Once the line containing "JAOSTOVALIKKO" is found in the data below, repeat it and every later line exactly, leaving the pictures out.

Saved data entries:

● ● ● ● ●

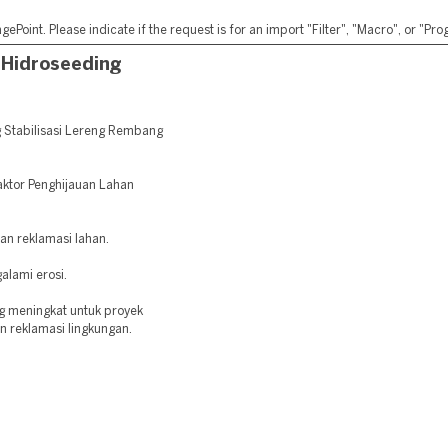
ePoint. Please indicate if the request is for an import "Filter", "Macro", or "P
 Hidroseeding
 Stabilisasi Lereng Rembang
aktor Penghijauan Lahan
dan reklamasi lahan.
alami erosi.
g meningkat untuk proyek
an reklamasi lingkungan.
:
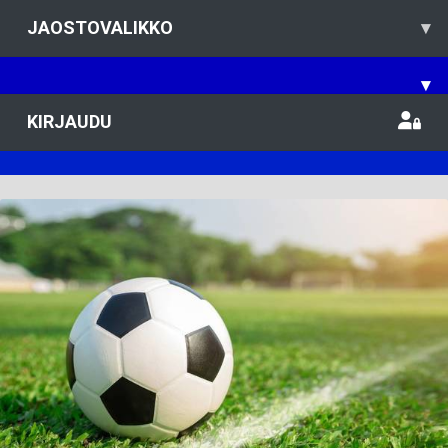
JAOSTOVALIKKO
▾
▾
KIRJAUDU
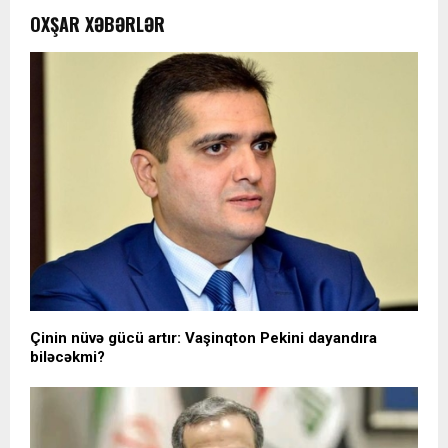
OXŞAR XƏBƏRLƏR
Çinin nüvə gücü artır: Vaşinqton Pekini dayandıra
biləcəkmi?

● ● ● ● ●

EXERCISE SOLUTION:
JAOSTOVALIKKO
▾
▾
KIRJAUDU
OXŞAR XƏBƏRLƏR
Çinin nüvə gücü artır: Vaşinqton Pekini dayandıra
biləcəkmi?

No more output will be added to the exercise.